Thistle couldn’t answer. She wasn’t sure. When had this conviction come to her—that the strange clan were more than savage killers? She tried to cast her mind back, remembering. Yes, she had screamed and run away, but she was fleeing from the Dreambiter, not from the strangers. And before that had happened, there was something else, dim and weakly sensed, but powerful.
“They gave me something,” she said. “What they call… the song.” She had looked into a hunter’s eyes. She had breathed his breath, touched his whiskers, inhaled his smell. And in all of that was the knowledge of the song; that he heard it and that he knew that she also heard it, however briefly.
She struggled to explain this to Thakur, but the words she found were not the right ones, and her newly made hold on language began to slip.
“Arrr! How can I say it? How?” she blurted in frustration as Thakur tried to soothe her. “Something comes from them. From them into me. And I know that they know… Oh, arrr, that isn’t right either.” Her tail flipped irritably back and forth, but Thakur seemed to have infinite patience.

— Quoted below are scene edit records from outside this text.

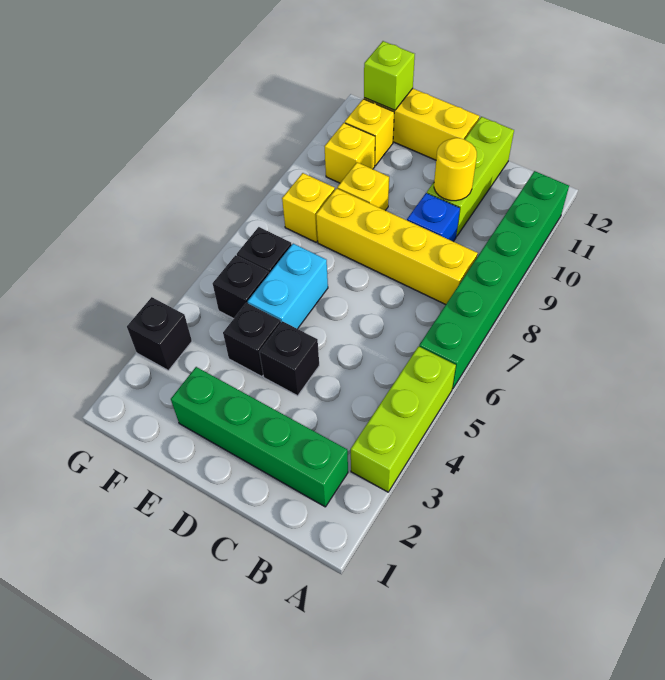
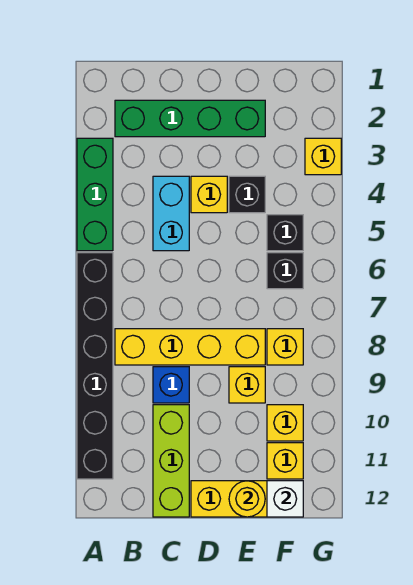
lime 1x3 brick [351,346,456,492] -> green 1x3 brick [77,138,113,251]
green 1x6 brick [419,171,569,389] -> black 1x6 brick [77,253,113,479]
yellow 1x1 round brick [434,138,477,201] -> yellow 1x1 round brick moved to [229,481,265,517]
black 1x1 brick [259,321,319,396] -> yellow 1x1 brick [191,176,227,213]
cyan 1x2 brick [248,244,328,329] -> cyan 1x2 brick moved to [153,176,189,251]
lime 1x1 brick [364,41,415,110] -> white 1x1 brick [267,481,303,517]
black 1x1 brick [127,297,192,370] -> yellow 1x1 brick [305,138,341,175]

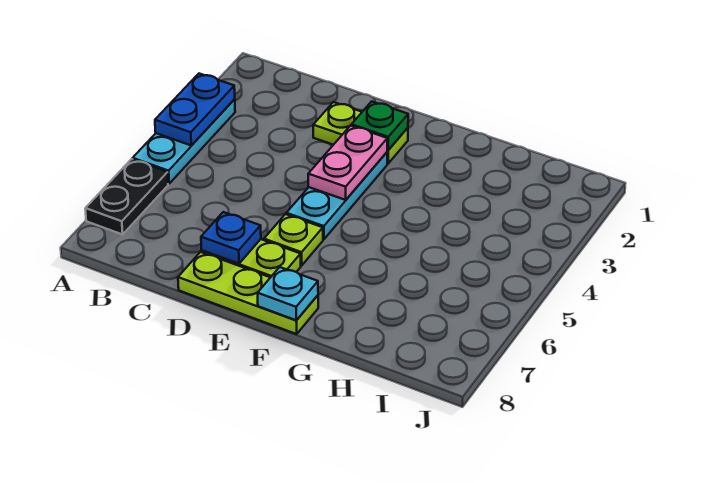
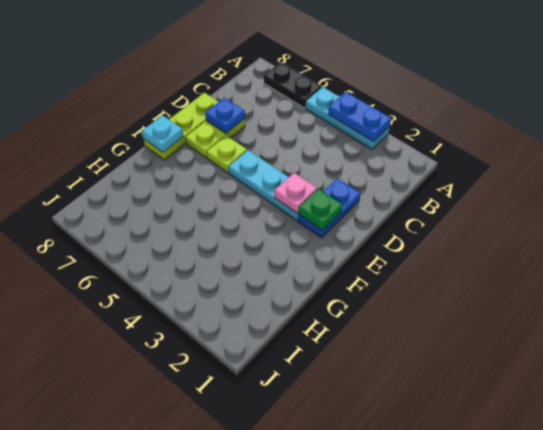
lime 1x2 plate [313,102,408,164] -> blue 1x2 plate [298,178,361,238]
pink 1x2 plate [308,125,387,200] -> pink 1x1 plate [274,173,317,213]

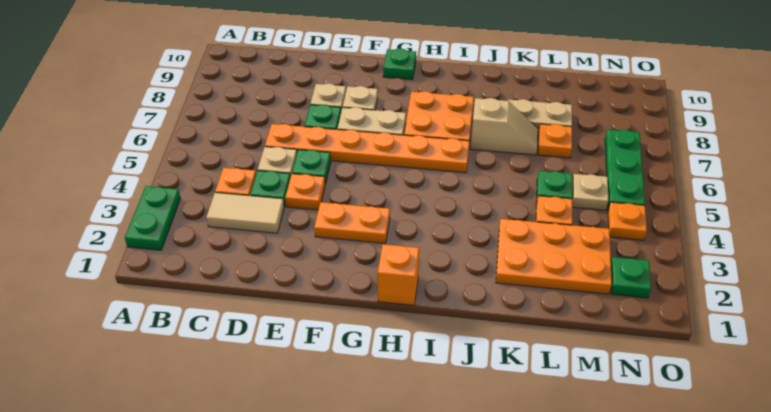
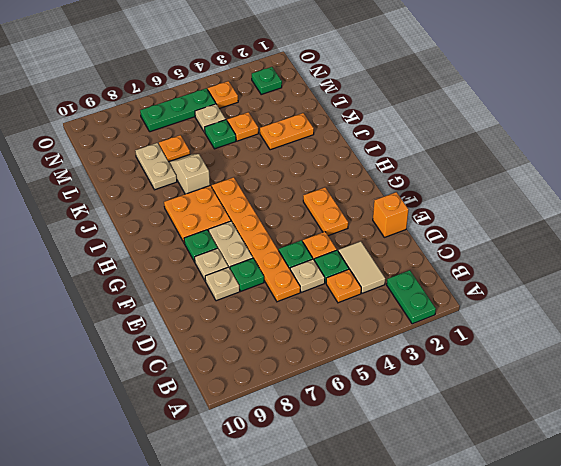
green 1x2 plate [125,186,180,250] -> green 1x2 plate turned to [387,270,436,324]
green 1x1 plate [383,49,416,80] -> green 1x1 plate moved to [184,230,217,262]
orange 1x1 brick [378,244,419,305] -> orange 1x1 brick moved to [373,192,409,237]
orange 2x3 plate [496,219,612,294] -> orange 1x2 plate [260,113,314,150]

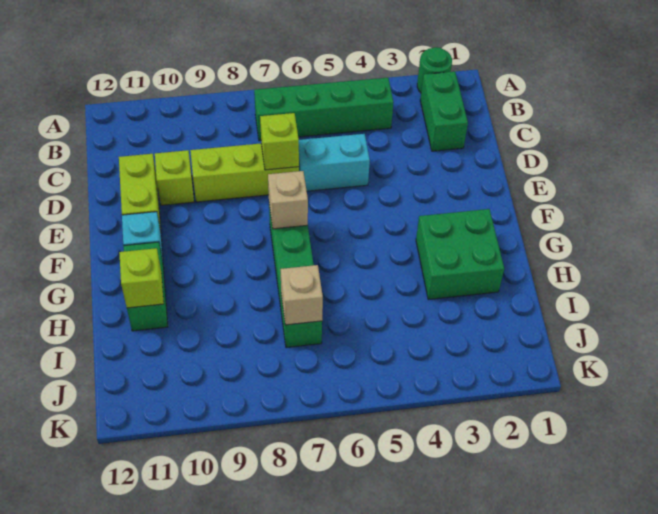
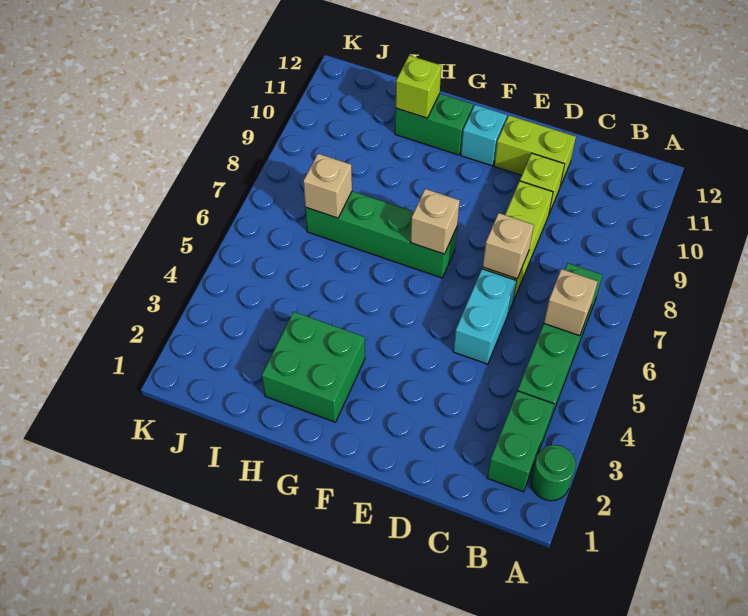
green 1x2 brick [420,72,468,151] -> green 1x2 brick turned to [487,391,554,492]
none -> tan 1x1 brick [544,269,598,336]
lime 1x1 brick [260,113,299,170] -> tan 1x1 brick [483,213,534,279]

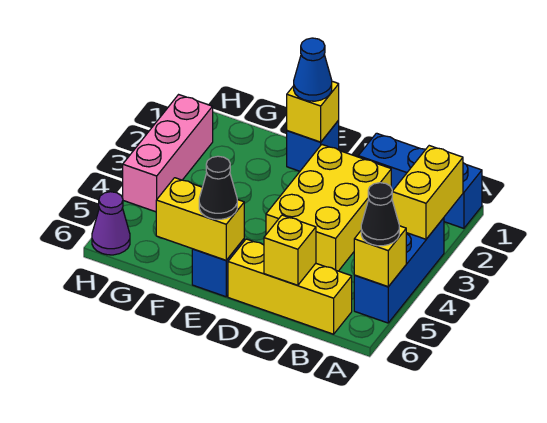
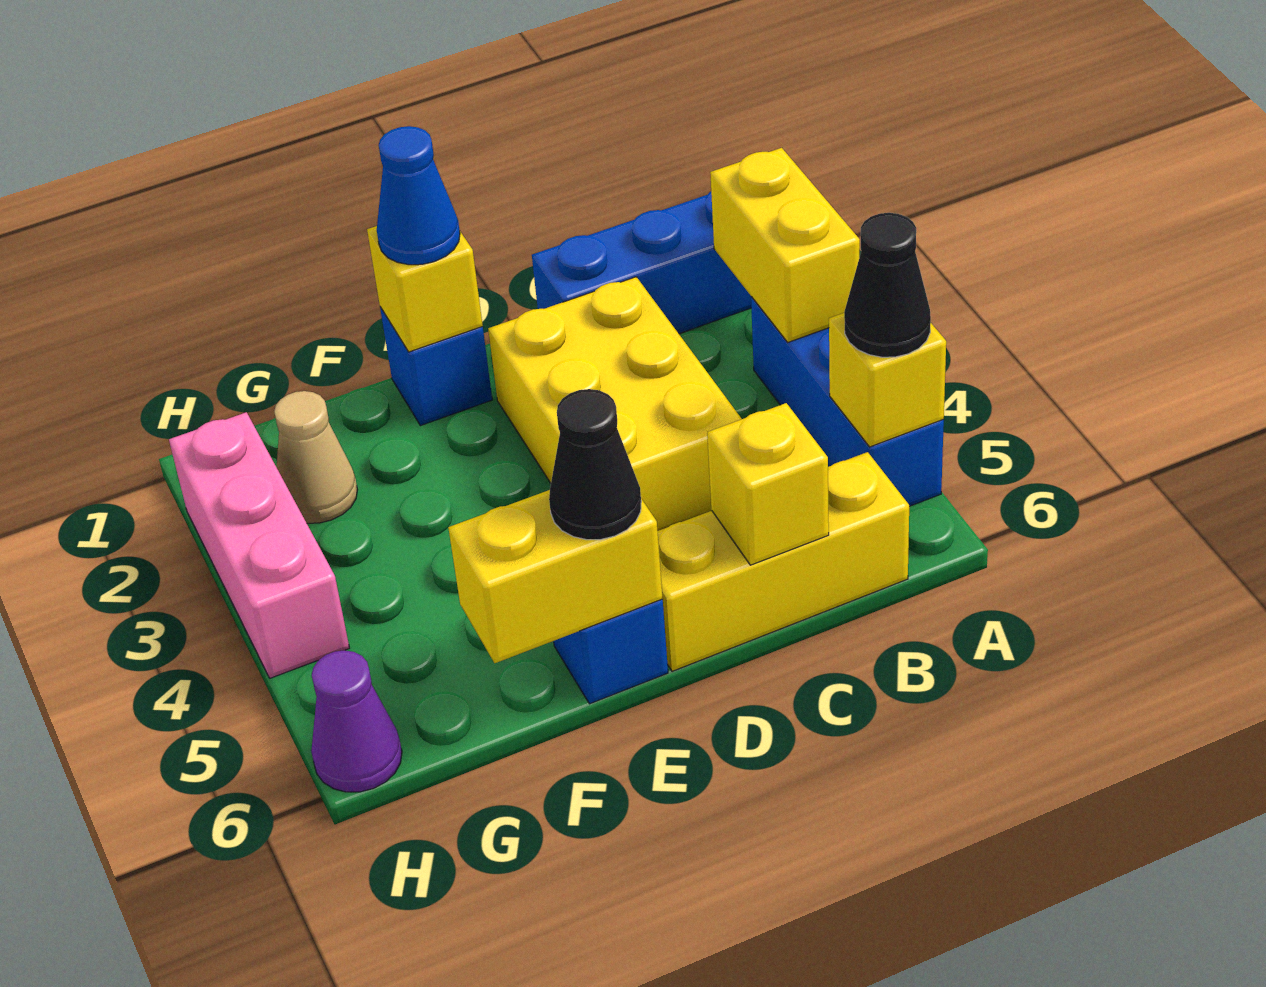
none -> tan 1x1 cone [274,391,358,523]

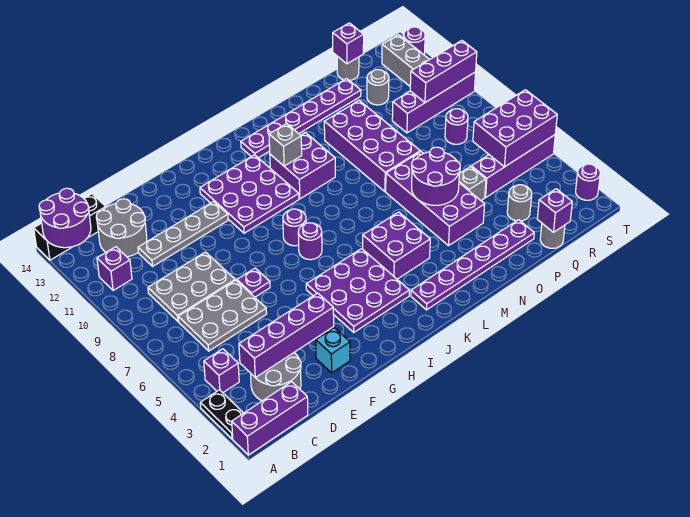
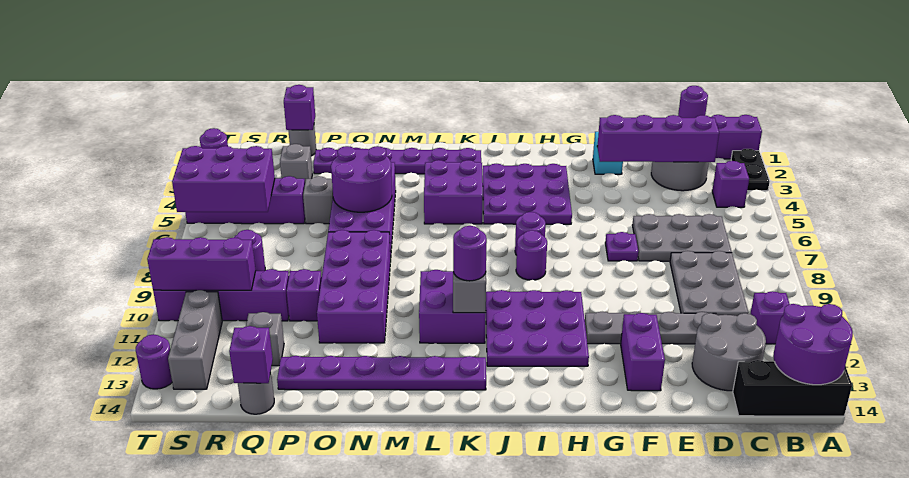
none -> purple 1x1 round brick [678,86,708,118]
grey 2x3 plate [148,252,235,321] -> grey 2x3 plate turned to [670,251,749,316]
none -> purple 1x2 brick [621,313,665,391]
none -> purple 1x1 round brick [453,226,487,281]
none -> purple 1x1 brick [287,269,322,321]
grey 1x1 round brick [507,185,532,221] -> grey 1x1 brick [280,144,312,181]
grey 1x1 round brick [367,70,389,105] -> grey 1x1 brick [246,312,284,366]

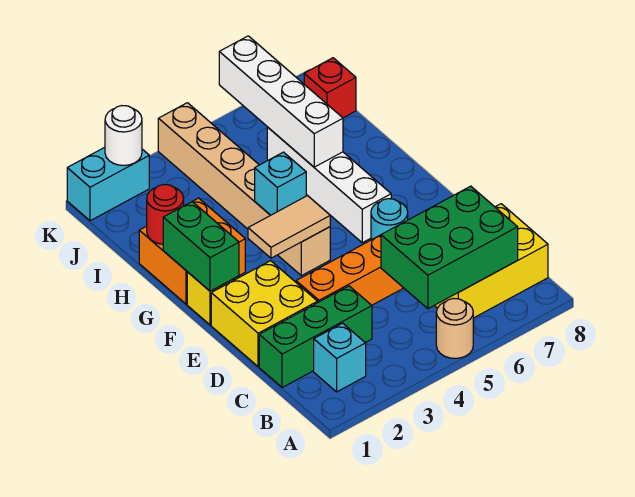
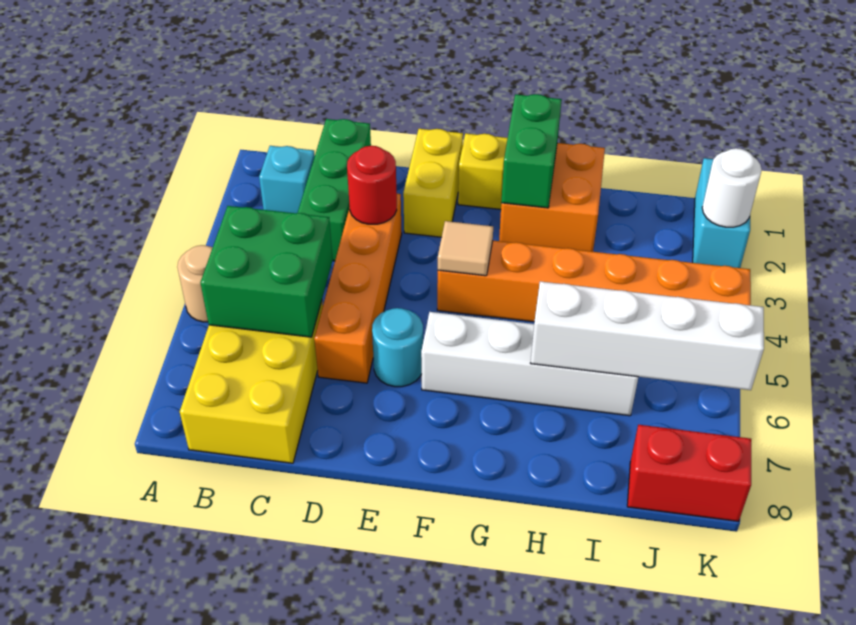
green 2x3 brick [381,186,518,309] -> green 2x2 brick [200,206,333,337]
yellow 2x2 brick [211,261,318,367] -> yellow 1x2 brick [403,129,463,237]
green 1x2 brick [163,202,239,291] -> green 1x2 brick turned to [501,94,562,208]
tan 1x2 tile [248,196,330,258] -> tan 1x1 tile [438,221,493,276]
tan 1x6 brick [158,103,330,276] -> orange 1x6 brick [437,241,751,322]
cyan 1x1 brick [255,152,306,215] -> none
red 1x1 round brick [147,185,184,244] -> red 1x1 round brick moved to [347,146,397,224]
red 1x1 brick [304,58,356,118] -> red 1x2 brick [627,425,751,521]

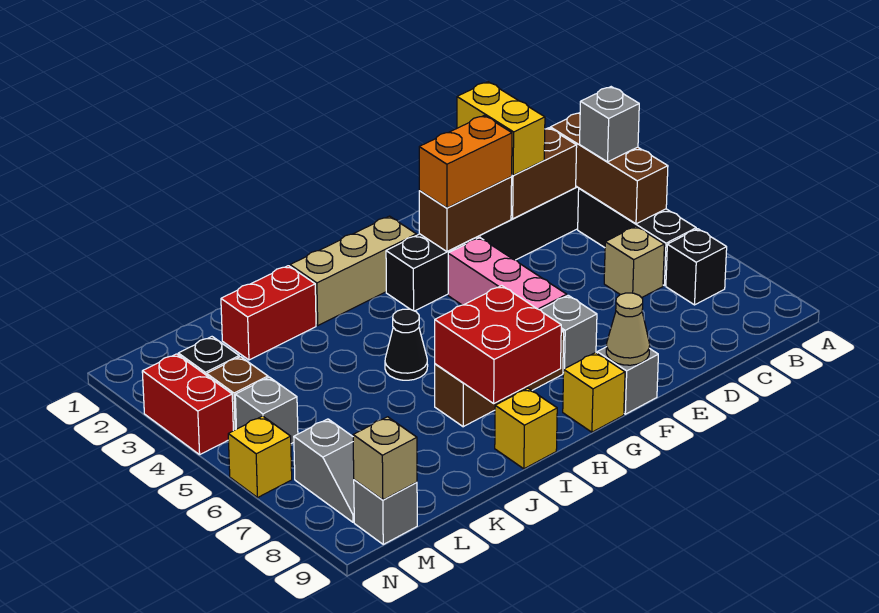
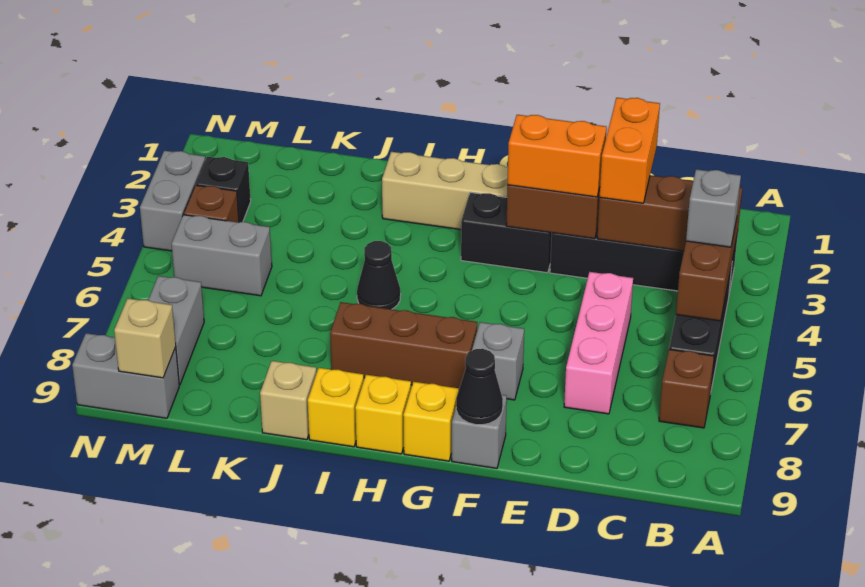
black 1x1 brick [666,229,727,305] -> brown 1x1 brick [659,349,714,428]
tan 1x1 brick [604,226,664,298] -> tan 1x1 brick moved to [260,361,316,440]
yellow 1x2 brick [457,82,545,175] -> orange 1x2 brick [600,98,660,203]
pink 1x3 brick [448,238,567,310] -> pink 1x3 brick moved to [564,272,633,414]
tan 1x1 cone [606,293,650,365] -> black 1x1 cone [456,349,503,425]
red 2x2 brick [435,286,561,403] -> none
red 1x2 brick [221,266,316,360] -> none
grey 1x1 brick [235,377,298,444] -> grey 1x2 brick [171,215,272,296]
grey 1x2 slope [294,419,354,522] -> grey 1x2 brick [148,276,204,385]
grey 1x1 brick [354,480,417,544] -> grey 1x2 brick [72,333,179,418]
red 1x2 brick [142,354,233,455] -> grey 1x2 brick [140,151,205,251]
yellow 1x1 brick [228,416,292,498] -> yellow 1x1 brick moved to [355,375,411,454]

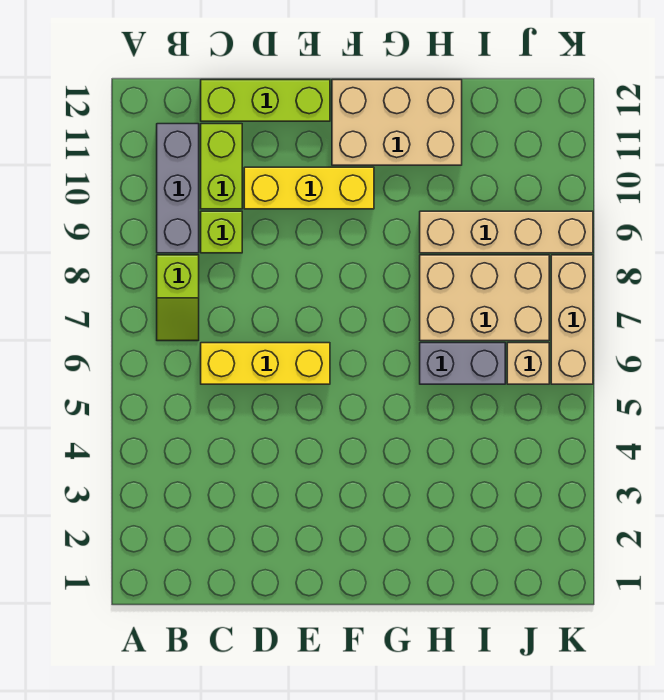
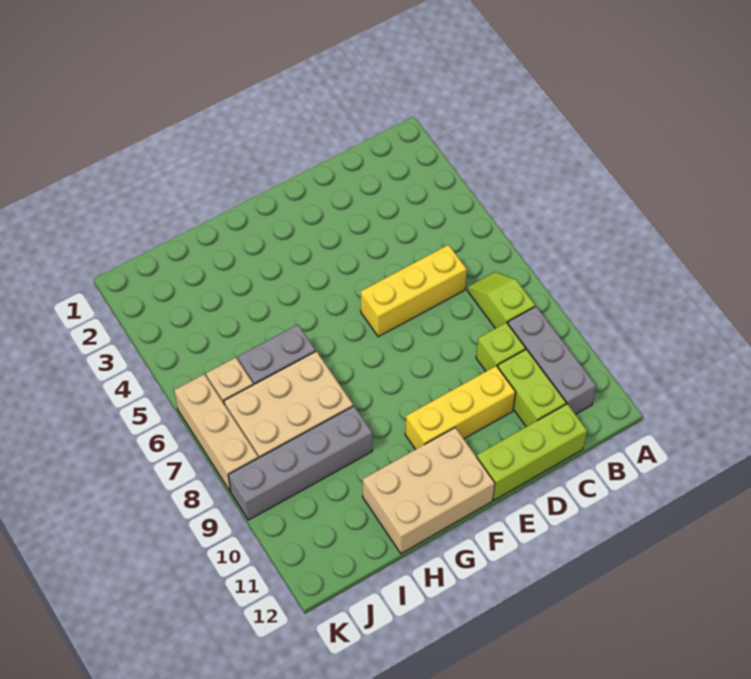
tan 1x4 brick [420,211,593,253] -> grey 1x4 brick [228,406,372,520]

Finally she said, “I have heard my mother talk about a ‘gift’ that you Named ones have. That it shows in the eyes. These hunters have something like it, but instead of looking out, they look in. Instead of speaking, they listen. Instead of trying to make sense, they make dreams. Do you understand, Thakur?”
“Only a little.”
She stumbled on. “How do I know this? I can’t tell you. What they have … is like the sea when you swim in it. All around you. Moving into you. Making voices in you. Making you feel the same as when you look up to the sky. The fierce red thing …” She fell silent.
“The Red Tongue,” Thakur said.
“It would destroy all of that. Wish my mother would understand.”
“Perhaps you can help her understand.”
“And perhaps you can scratch the stars,” she said wryly.
“Thistle …”
“Oh, Thakur, how can I lead anyone on this path when I am so lost?” she burst out, feeling an anguish that made her want to cry aloud. She leaned her head against the fur on his breast. He was so gentle, so wise, so eloquent….
She sighed. “Wish I could talk better. But sometimes the words—they run away. Because I am not Named?”
“Thistle, you are Named.”
“Only through my mother.”
“Through your father as well. He was not a clan member, but he had the same gifts. Perhaps he was more gifted than any of us.” Thakur paused. “Ratha called him Bonechewer. He was my brother.”
Thistle listened to Thakur’s heart—strong, steady, and comforting. She had always sensed that he resembled her lost father. Now she knew why.
“If he was what you say, why didn’t he pass it to me? Why did my mother think we were all so stupid”—her voice caught—“and drive us away?”
“Thistle, he did pass his gift on to you, but it took a long time to show. I think that is the reason you were slow in growing up. Because you weren’t with us, you didn’t learn to speak as a cub. That is why you find it difficult now.”
“And … the driving us away?”
“Ratha told you once,” Thakur said softly. “Don’t you remember? She couldn’t bear the idea that you couldn’t be like other Named cubs. But it wasn’t your fault, and she told you she was wrong.”
“Yes, she did,” Thistle admitted. “But it is hard to make her words feel real.”
“You may need to hear them again. It may take you many seasons of hearing them.”
She let the silence stay for a little while before chasing it away with a question. “I had a brother, didn’t I?”
“Two. There were three of you in the litter.”
“Are my brothers like me?”
“We don’t know, Thistle. We never found them.”
“Does my mother… want to find them?”
There was a long pause before he answered. “I think you should ask her.”
“Maybe I will. But not here. For my mother—too many things to think about.”
“Too many,” Thakur agreed, yawning. “I feel I can fall asleep now.”
Thistle felt her own mouth stretch in a sleepy gape. She followed Thakur back to the campfire and curled up beside him.